▶ Consigne 1:
Répondez aux questions suivantes d'après l'article sur les livreurs :
(a) Quel décret exige une attestation de capacité de transport ?
(b) Combien coûte la formation menant à cette attestation ?
(c) Quelles pièces UberEats mentionne-t-il sur son site ?
▶ Consigne 2: Dans l'article sur les livreurs, recopiez le passage qui débute aux mots « LIRE AUSSI >> » et prend fin après « la même réglementation. », en substituant « bicyclette » à « vélo ».
▶ Consigne 3: Dans l'article sur les livreurs, présentez sous forme de liste le paragraphe qui commence par « Pour obtenir ce sésame », en gardant ses faits principaux.

▶ Extrait fourni:
────────────────────────────────────────
LIRE AUSSI >> Deliveroo, Foodora... La promesse d'un livreur écolo à vélo, bientôt du pipeau?

Mais ces coursiers, qui travaillent pour ces groupes en tant qu'auto-entrepreneurs, n'ont bien souvent pas le droit d'exercer sur un véhicule motorisé. C'est pour cela que, dans un premier temps, les sociétés de livraison de plats n'ont travaillé qu'avec des bikers, la livraison à vélo n'étant pas soumise à la même réglementation.

Activité réglementée

"En France, la loi est bien précise, explique à L'Express l'avocat Julien Toussaint. Selon le Code du Transport, tout déplacement motorisé de marchandise ou de personne relève du transport public, qui est strictement réglementé. Et le Décret 99-752 du 30 août 1999 précise que pour exercer dans ce domaine, il faut impérativement être détenteur -entre autres- d'une attestation de capacité de transport."

Pour obtenir ce sésame, il faut suivre une formation d'une quinzaine de jours et débourser entre 900 et 2500 euros. La formation est ensuite validée par un examen, qui atteste de la capacité du candidat à transporter des marchandises. Pour pouvoir livrer, il faut ensuite être inscrit au registre des transporteurs.

Vers un remake de la guerre VTC/taxis?

Ces obligations, les livreurs auto-entrepreneurs ne les respectent pas... puisque les sociétés pour lesquelles ils travaillent ne le leur demandent pas. UberEats ne mentionne sur son site que la nécessité d'avoir le permis B ou le BSR, la carte grise du véhicule et une assurance. Comme Nestor, Deliveroo ne parle pas formellement des pièces à fournir pour être coursier motorisé - mais Julien, l'un de ses livreurs, explique que l'entreprise lui a seulement demandé "la carte grise et l'assurance". Sur le site de Foodora, on ne trouve aucun mention du travail en scooter. On fait mieux en matière d'information.

Les restaurants qui ont leur propre service de livraison ne sont pas soumis à la même réglementation que les coursiers.

Les restaurants qui assurent eux-mêmes leurs livraisons ne sont pas soumis à la même réglementation que les coursiers indépendants.
────────────────────────────────────────
▶ Extrait des données:
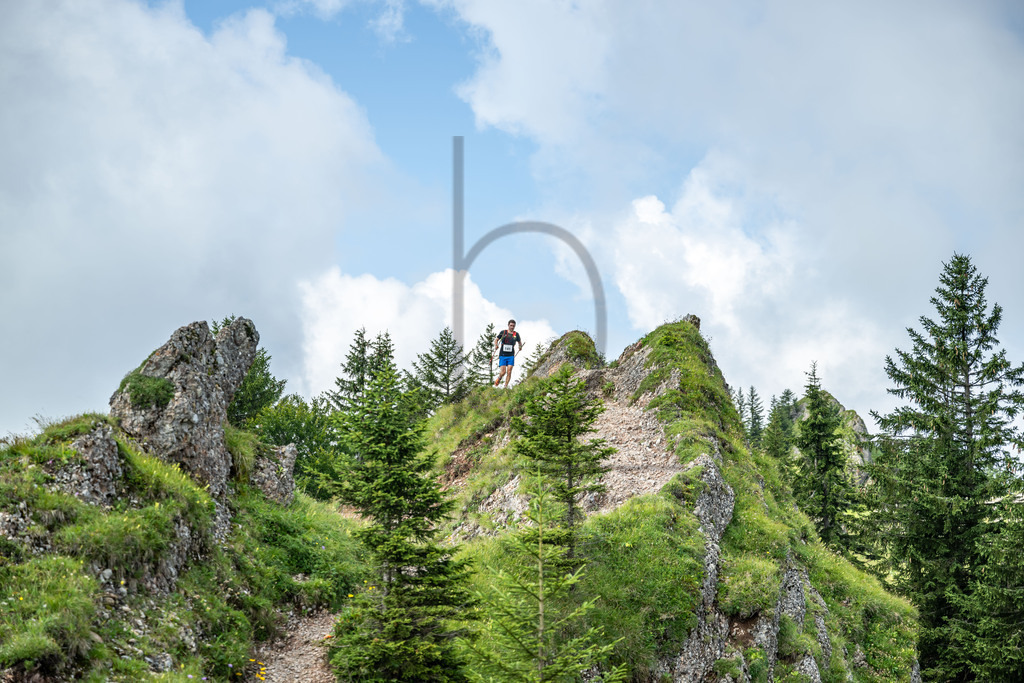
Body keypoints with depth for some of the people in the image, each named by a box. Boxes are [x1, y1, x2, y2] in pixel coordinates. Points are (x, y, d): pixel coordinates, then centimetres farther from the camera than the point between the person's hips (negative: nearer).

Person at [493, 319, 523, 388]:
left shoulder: (516, 334, 6)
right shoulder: (503, 332, 0)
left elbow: (519, 342, 19)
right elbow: (496, 340, 8)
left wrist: (520, 346, -3)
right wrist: (496, 345, -12)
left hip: (511, 356, 2)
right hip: (502, 356, -2)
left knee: (509, 372, -10)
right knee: (503, 372, -9)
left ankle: (506, 386, -3)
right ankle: (498, 379, 21)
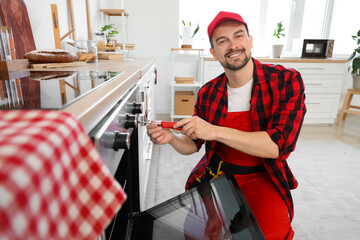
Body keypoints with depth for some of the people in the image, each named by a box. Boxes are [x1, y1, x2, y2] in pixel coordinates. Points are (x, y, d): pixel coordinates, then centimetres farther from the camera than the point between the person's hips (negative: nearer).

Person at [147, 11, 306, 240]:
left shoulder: (287, 80, -12)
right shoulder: (208, 93, -4)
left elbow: (279, 145, -23)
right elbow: (193, 144, 4)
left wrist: (214, 131, -30)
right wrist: (172, 138, -18)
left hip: (262, 178, -2)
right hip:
────────────────────────────────────────
▶ Réponse 1:
(a) Le décret 99-752 du 30 août 1999.
(b) Entre 900 et 2500 euros.
(c) Le permis B ou le BSR, la carte grise du véhicule et une assurance.

▶ Réponse 2:
LIRE AUSSI >> Deliveroo, Foodora... La promesse d'un livreur écolo à bicyclette, bientôt du pipeau?

Mais ces coursiers, qui travaillent pour ces groupes en tant qu'auto-entrepreneurs, n'ont bien souvent pas le droit d'exercer sur un véhicule motorisé. C'est pour cela que, dans un premier temps, les sociétés de livraison de plats n'ont travaillé qu'avec des bikers, la livraison à bicyclette n'étant pas soumise à la même réglementation.

▶ Réponse 3:
- Suivre une formation d'une quinzaine de jours.
- Débourser entre 900 et 2500 euros.
- Réussir l'examen qui valide la formation et atteste la capacité à transporter des marchandises.
- S'inscrire au registre des transporteurs pour pouvoir livrer.